Desde o final de março, o corte e a exportação de pau-rosa e ébano foram oficialmente suspensos em Madagascar. Essa interdição por decreto visa acabar com a pilhagem das madeiras preciosas na ilha, situada ao longo da costa leste da África. A exploração ilegal da floresta aumentou consideravelmente desde o começo da crise política, principalmente nas áreas protegidas da região de Sava, no nordeste do país.

Desde a derrubada do presidente Marc Ravalomanana, na primavera de 2009, uma quinzena de empresas de extração de madeira instaladas em Madagascar se aproveitaram da instabilidade política para aumentar a exploração. A ONG Fanamby estima que entre 12 e 20 mil hectares de floresta foram derrubados desde a tomada do poder por Andry Rajoelina. Em novembro de 2009, duas organizações ambientais internacionais, Global Witness e Environmental Investigation Agency, denunciaram as falhas na legislação que enquadra esta atividade e a falta de ação do governo.

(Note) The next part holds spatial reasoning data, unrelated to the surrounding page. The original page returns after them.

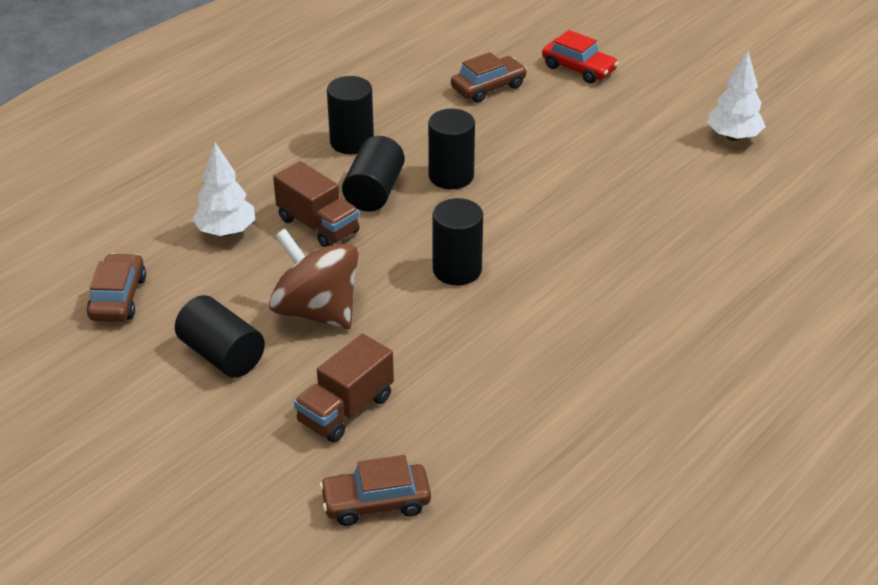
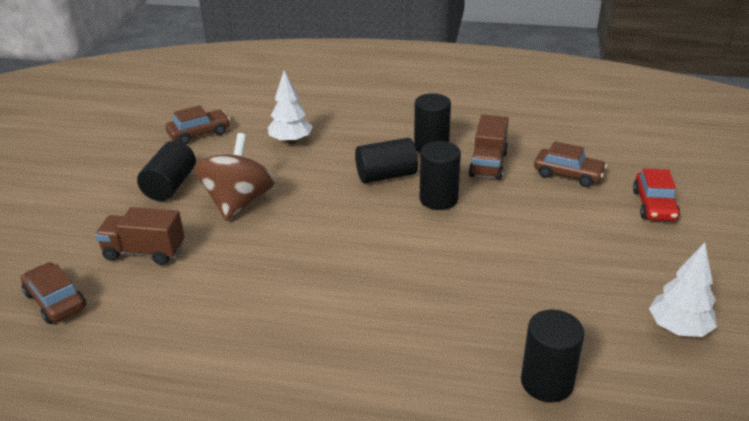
camera: 60 degrees right, 5 degrees down
brown truck [273,161,359,247] -> brown truck moved to [469,115,509,180]
black cylinder [432,198,483,285] -> black cylinder moved to [521,310,584,402]

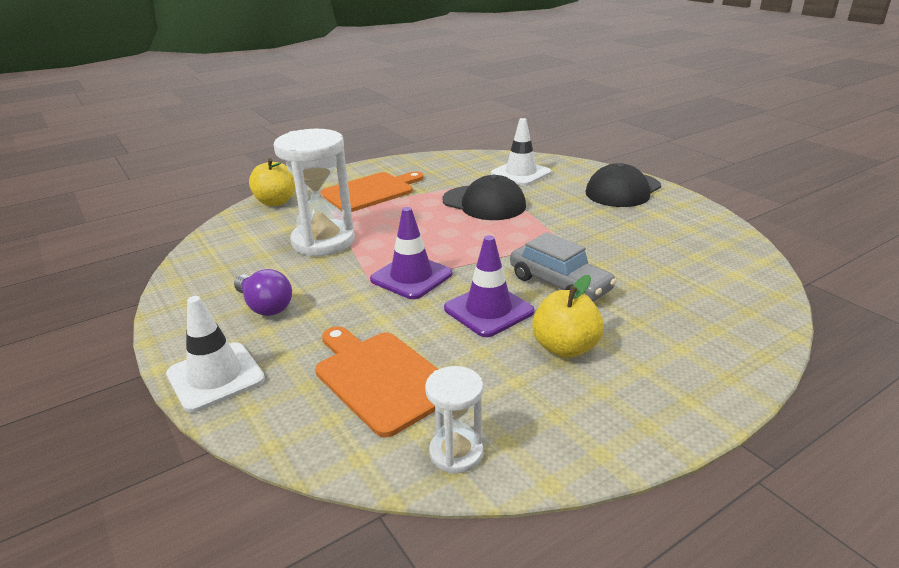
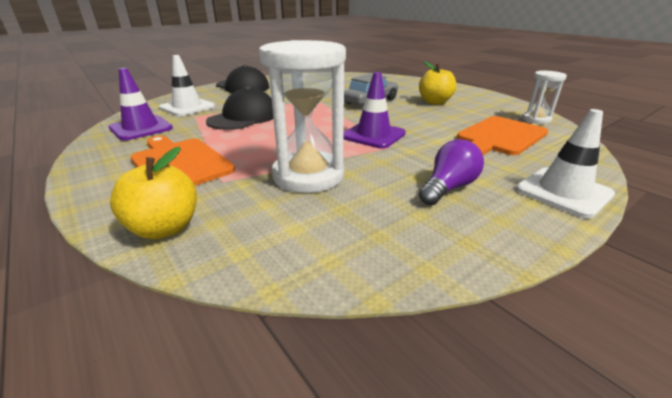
camera: 95 degrees left, 0 degrees up
purple traffic cone [444,235,534,337] -> purple traffic cone moved to [109,68,173,141]

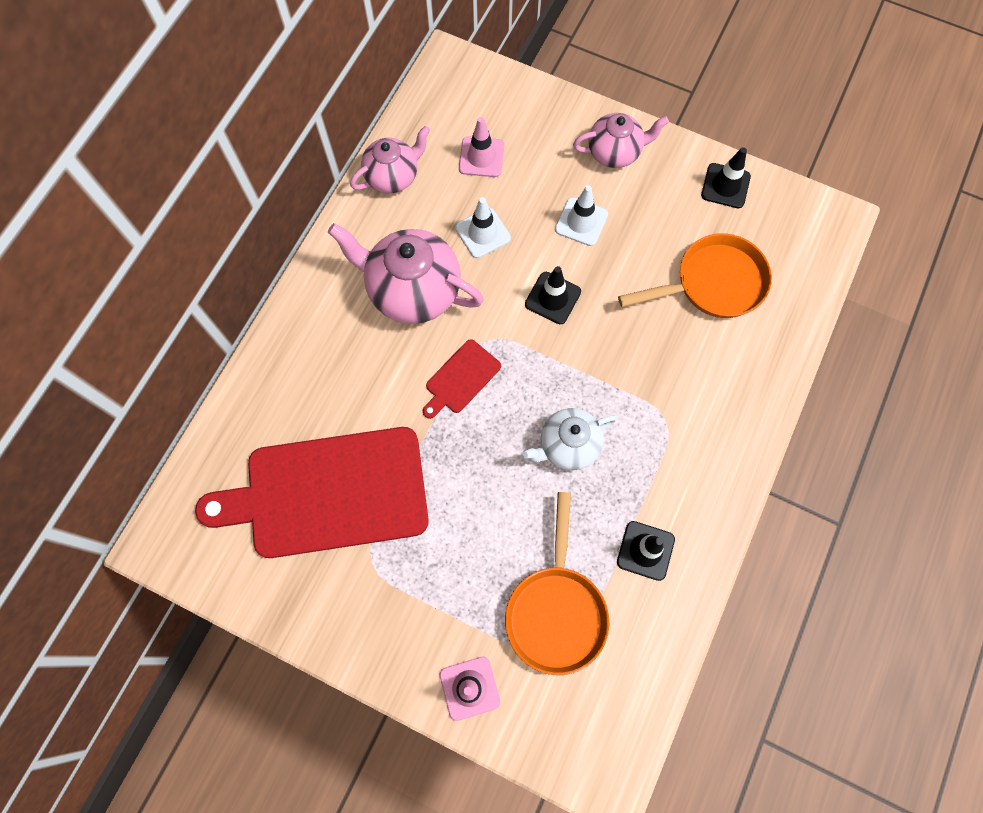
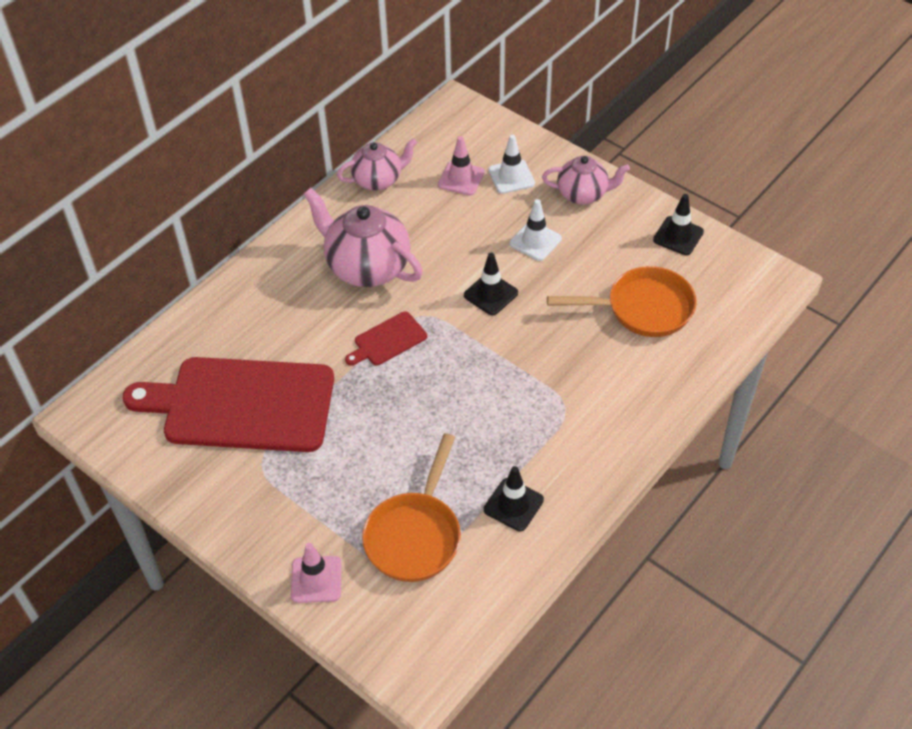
camera: 15 degrees right, 20 degrees down
white traffic cone [455,197,511,258] -> white traffic cone moved to [489,135,535,194]
white teapot [522,408,617,470] -> none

O diretor dos parques nacionais de Madagascar, Guy Suzon Ramangason, afirma que uma centena de pequenos madeireiros foram presos depois que a interdição entrou em vigor. “A inspeção é mais fácil, porque qualquer homem que transporte madeira é agora automaticamente suspeito”, explica. “Antes, os madeireiros enganavam a vigilância apresentando cópias de autorizações com um carimbo falso em vermelho, bem visível na parte de baixo.” Segundo algumas ONGs, 10 a 15 mil toneladas de pau-rosa cortado ilegalmente antes da data charnière ainda estão aguardando a exportação.

3 mil euros por metro cúbico

O mercado é lucrativo. O metro cúbico de pau-rosa, um tipo de madeira de uma solidez excepcional utilizada para fabricar móveis, pode ser vendida por mais de 3 mil euros na Ásia. As autoridades esperam obter a classificação dessa madeira no anexo 3 da Cites, a organização internacional de proteção às espécies ameaçadas, para tornar mais difícil a importação pelos países que a compram, principalmente a China.

Para conseguir exportar seus estoques, os operadores não hesitam em utilizar a corrupção. “Ela envolve todo mundo, do policial florestal em campo até os agentes de aduana, passando pelos membros do governo atual”, revela uma fonte que pediu para permanecer anônima.

Para reforçar a fiscalização, as autoridades pedem mais recursos. Considerando ilegal o atual regime de Andry Rajoelina, os donos de fundos internacionais suspenderam sua ajuda. “Estamos sem recursos, admite Julien Noël Rakotoarisoa, diretor-geral das florestas. A proteção ambiental deveria ser considerada como uma atividade humanitária, e portanto continuar a receber dinheiro.” A ONG Fanamby perdeu um terço de seu financiamento. “Isso vai atrapalhar nosso trabalho de sensibilizar a população quanto aos perigos do desmatamento”, inquieta-se seu diretor, Serge Rajaobelina. Um milhão de hectares de floresta foram destruídos em Madagascar em 20 anos.